**EXERCISE INSTRUCTIONS**
Only the pictures are dropped; the lines of the material that follow are returned exactly.

**INFORMATION SHOWN**
= Beginning of Section =
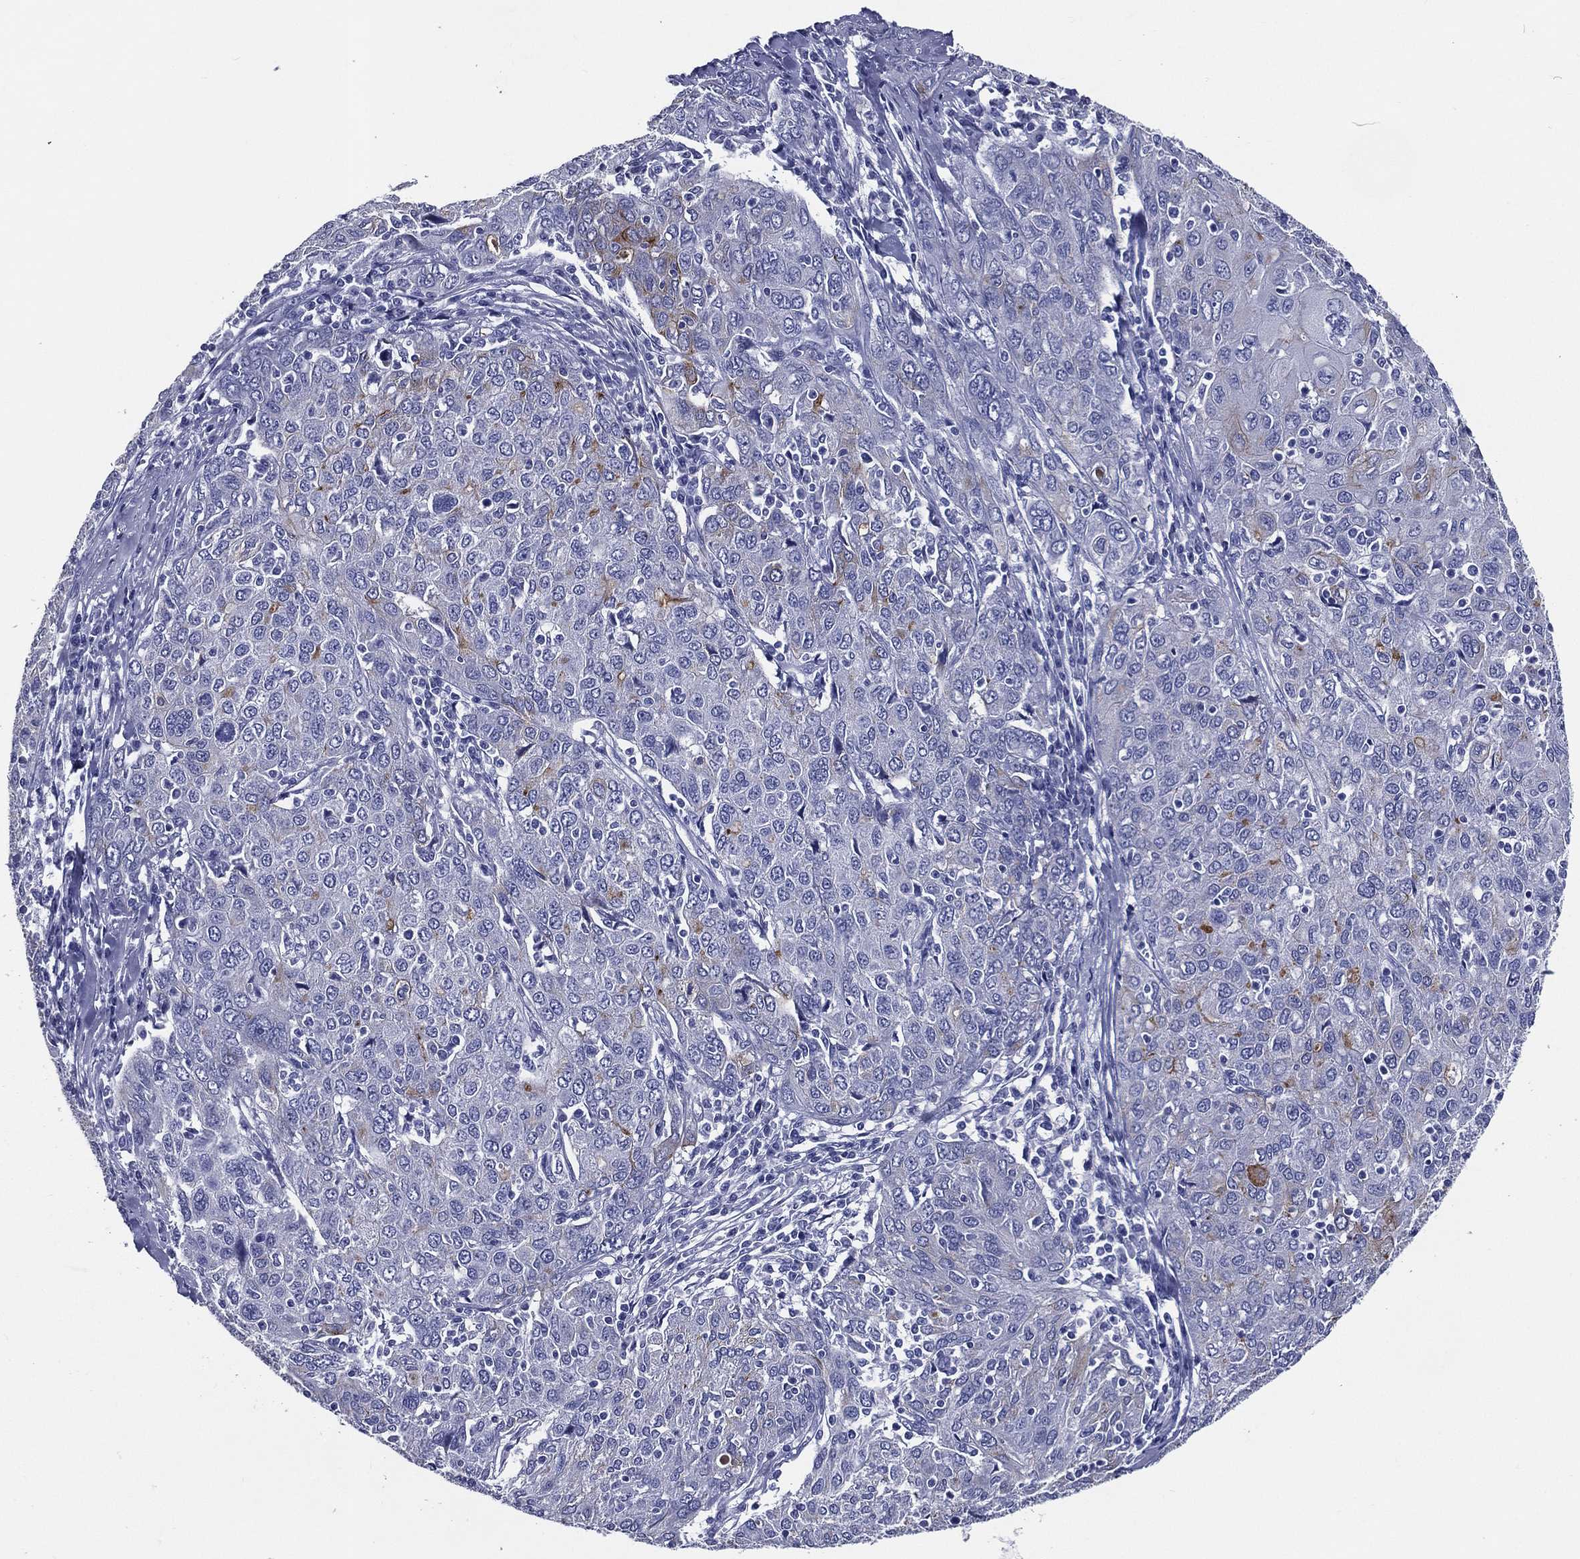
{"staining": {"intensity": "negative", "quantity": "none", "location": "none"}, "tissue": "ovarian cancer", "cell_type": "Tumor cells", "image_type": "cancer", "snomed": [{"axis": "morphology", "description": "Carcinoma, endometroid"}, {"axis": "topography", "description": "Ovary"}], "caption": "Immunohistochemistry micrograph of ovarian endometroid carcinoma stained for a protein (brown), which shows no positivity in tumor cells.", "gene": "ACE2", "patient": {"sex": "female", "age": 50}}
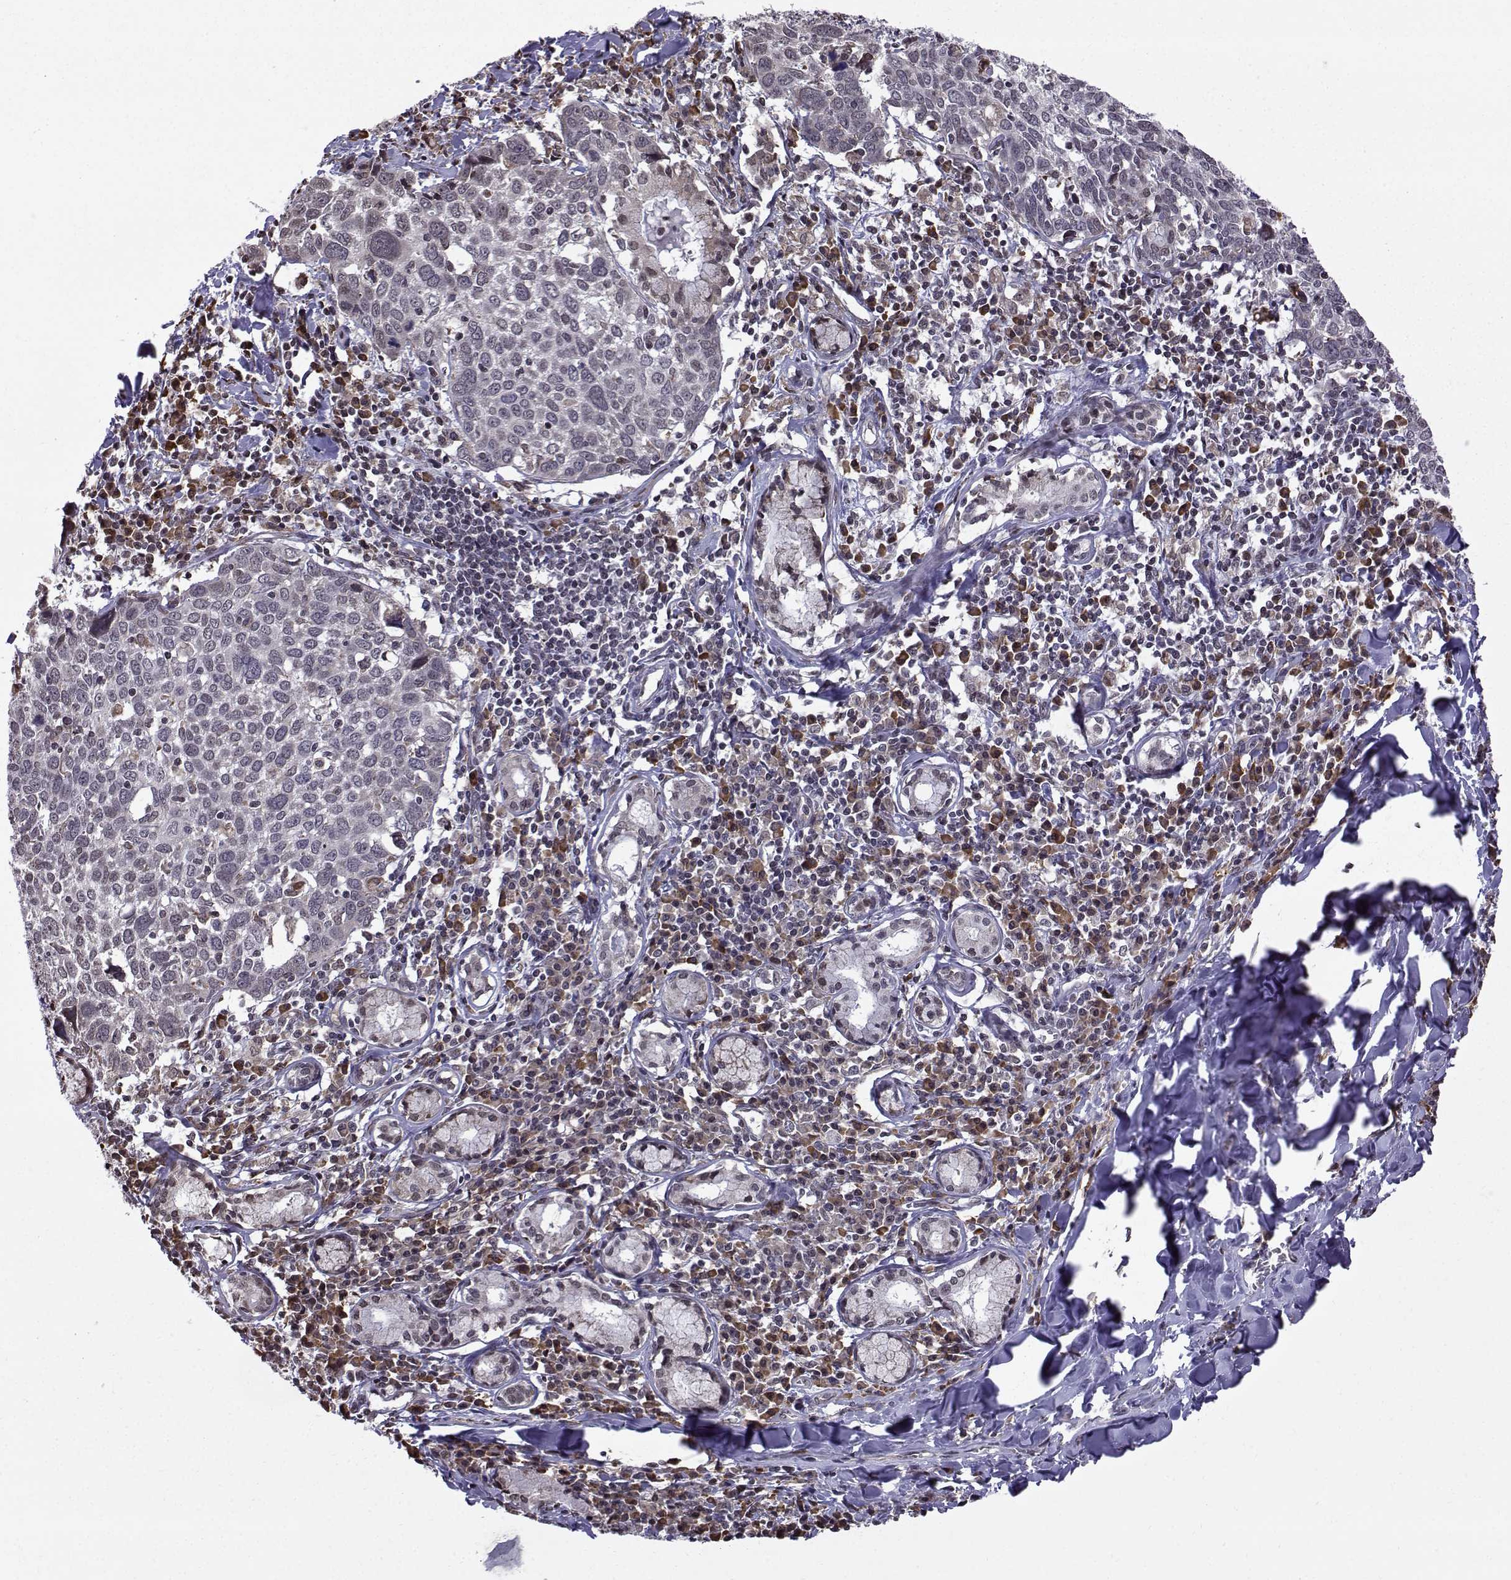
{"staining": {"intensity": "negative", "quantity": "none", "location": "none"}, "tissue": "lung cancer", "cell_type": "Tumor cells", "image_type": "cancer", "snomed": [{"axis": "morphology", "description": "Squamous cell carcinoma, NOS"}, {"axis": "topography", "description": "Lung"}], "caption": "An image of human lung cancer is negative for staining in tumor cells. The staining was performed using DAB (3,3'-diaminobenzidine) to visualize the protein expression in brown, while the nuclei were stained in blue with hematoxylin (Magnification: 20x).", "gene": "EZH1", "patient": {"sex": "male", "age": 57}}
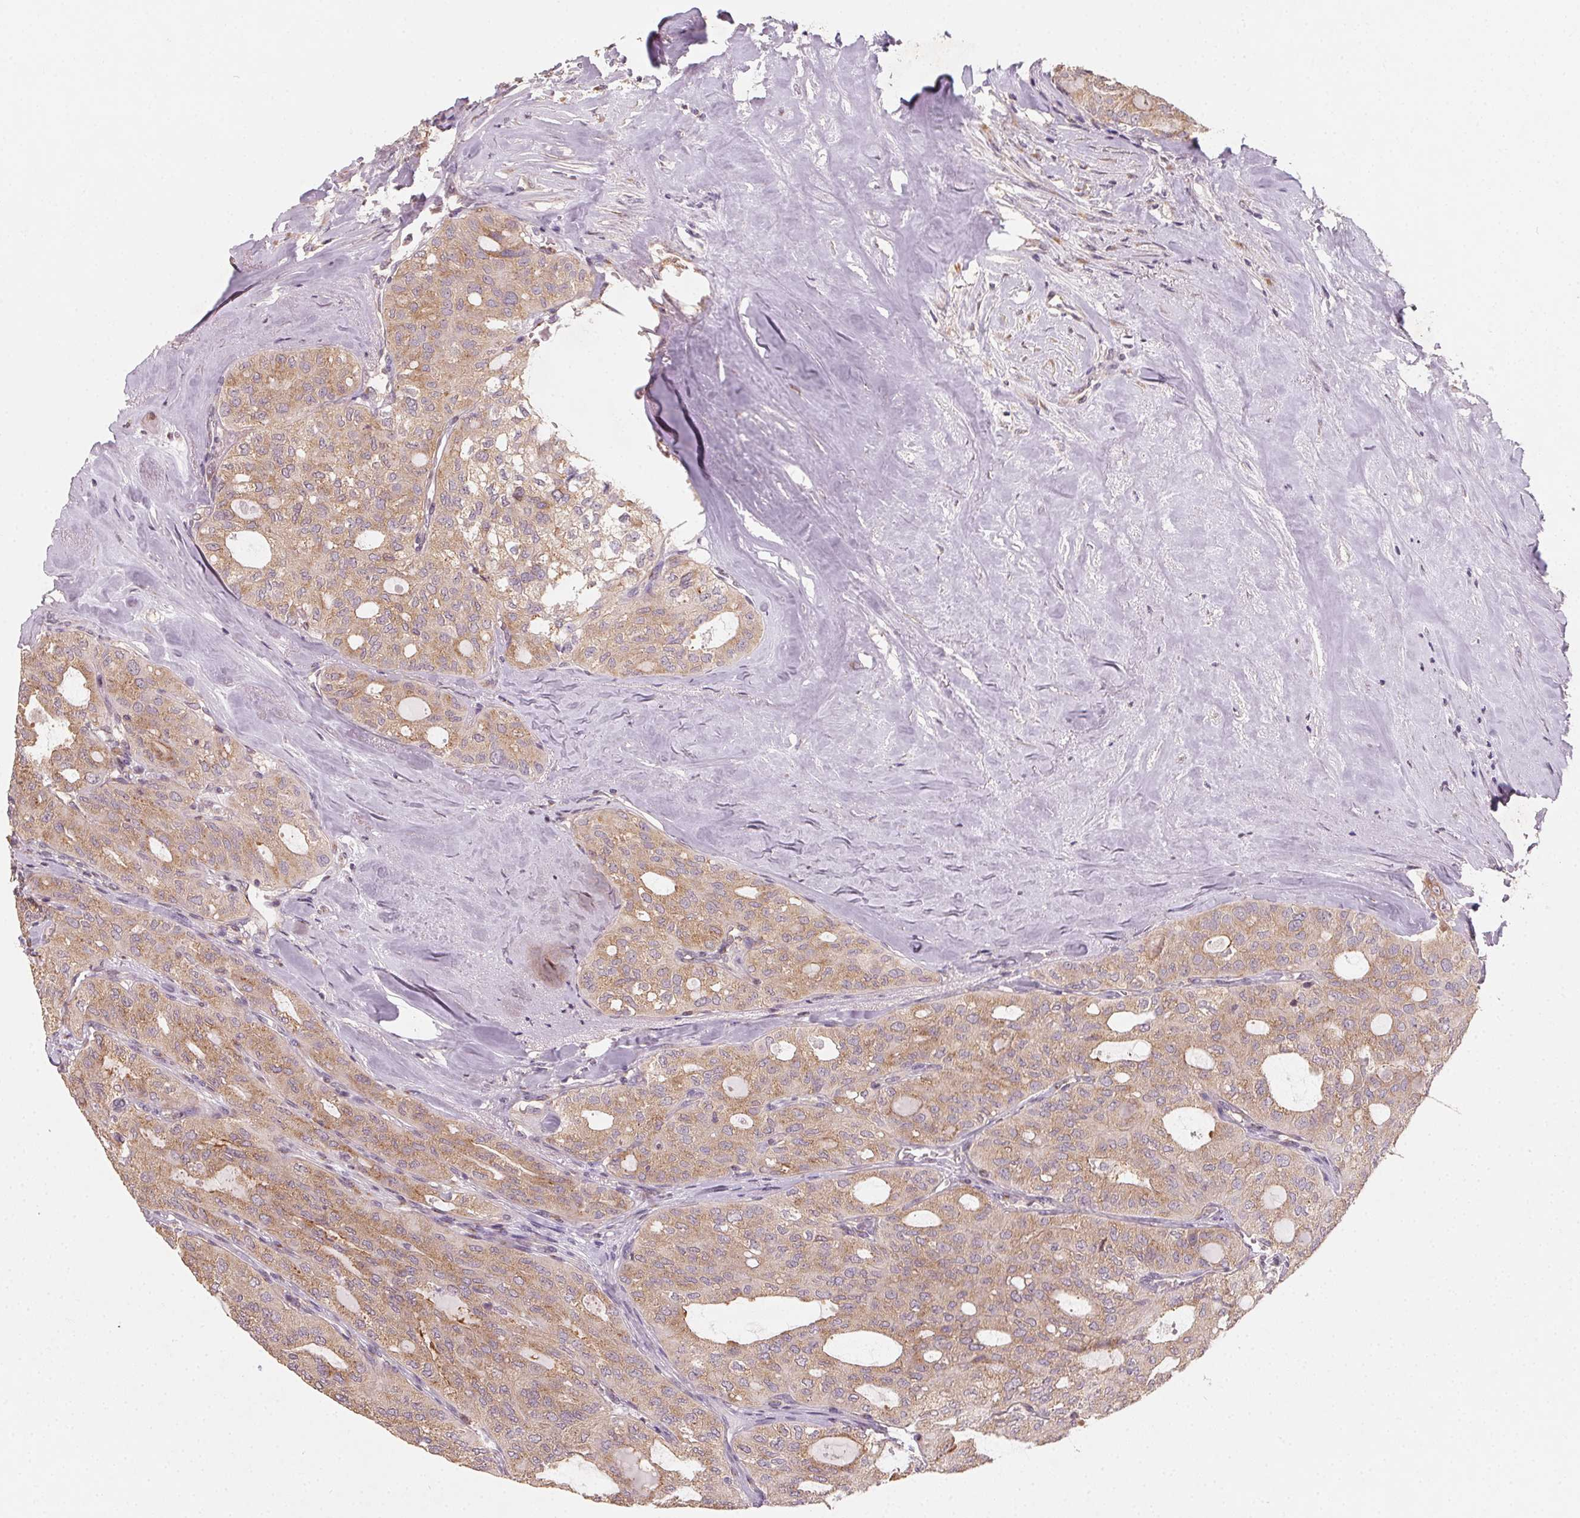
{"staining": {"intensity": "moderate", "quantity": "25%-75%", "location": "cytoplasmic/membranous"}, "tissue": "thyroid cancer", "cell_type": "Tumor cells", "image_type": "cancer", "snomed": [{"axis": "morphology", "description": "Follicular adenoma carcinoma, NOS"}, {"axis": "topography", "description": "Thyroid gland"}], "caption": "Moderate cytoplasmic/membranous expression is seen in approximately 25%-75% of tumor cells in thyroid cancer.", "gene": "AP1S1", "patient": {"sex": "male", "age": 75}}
= End of Section =
**SOLUTION FOR THIS TASK**
{"staining": {"intensity": "negative", "quantity": "none", "location": "none"}, "tissue": "ovarian cancer", "cell_type": "Tumor cells", "image_type": "cancer", "snomed": [{"axis": "morphology", "description": "Carcinoma, endometroid"}, {"axis": "topography", "description": "Ovary"}], "caption": "Immunohistochemistry micrograph of ovarian endometroid carcinoma stained for a protein (brown), which shows no positivity in tumor cells.", "gene": "ACE2", "patient": {"sex": "female", "age": 50}}
{"staining": {"intensity": "negative", "quantity": "none", "location": "none"}, "tissue": "lung cancer", "cell_type": "Tumor cells", "image_type": "cancer", "snomed": [{"axis": "morphology", "description": "Squamous cell carcinoma, NOS"}, {"axis": "topography", "description": "Lung"}], "caption": "An image of human lung cancer is negative for staining in tumor cells. The staining was performed using DAB (3,3'-diaminobenzidine) to visualize the protein expression in brown, while the nuclei were stained in blue with hematoxylin (Magnification: 20x).", "gene": "EZH1", "patient": {"sex": "male", "age": 57}}
{"staining": {"intensity": "moderate", "quantity": "25%-75%", "location": "cytoplasmic/membranous"}, "tissue": "thyroid cancer", "cell_type": "Tumor cells", "image_type": "cancer", "snomed": [{"axis": "morphology", "description": "Follicular adenoma carcinoma, NOS"}, {"axis": "topography", "description": "Thyroid gland"}], "caption": "Moderate cytoplasmic/membranous expression is seen in approximately 25%-75% of tumor cells in thyroid cancer.", "gene": "AP1S1", "patient": {"sex": "male", "age": 75}}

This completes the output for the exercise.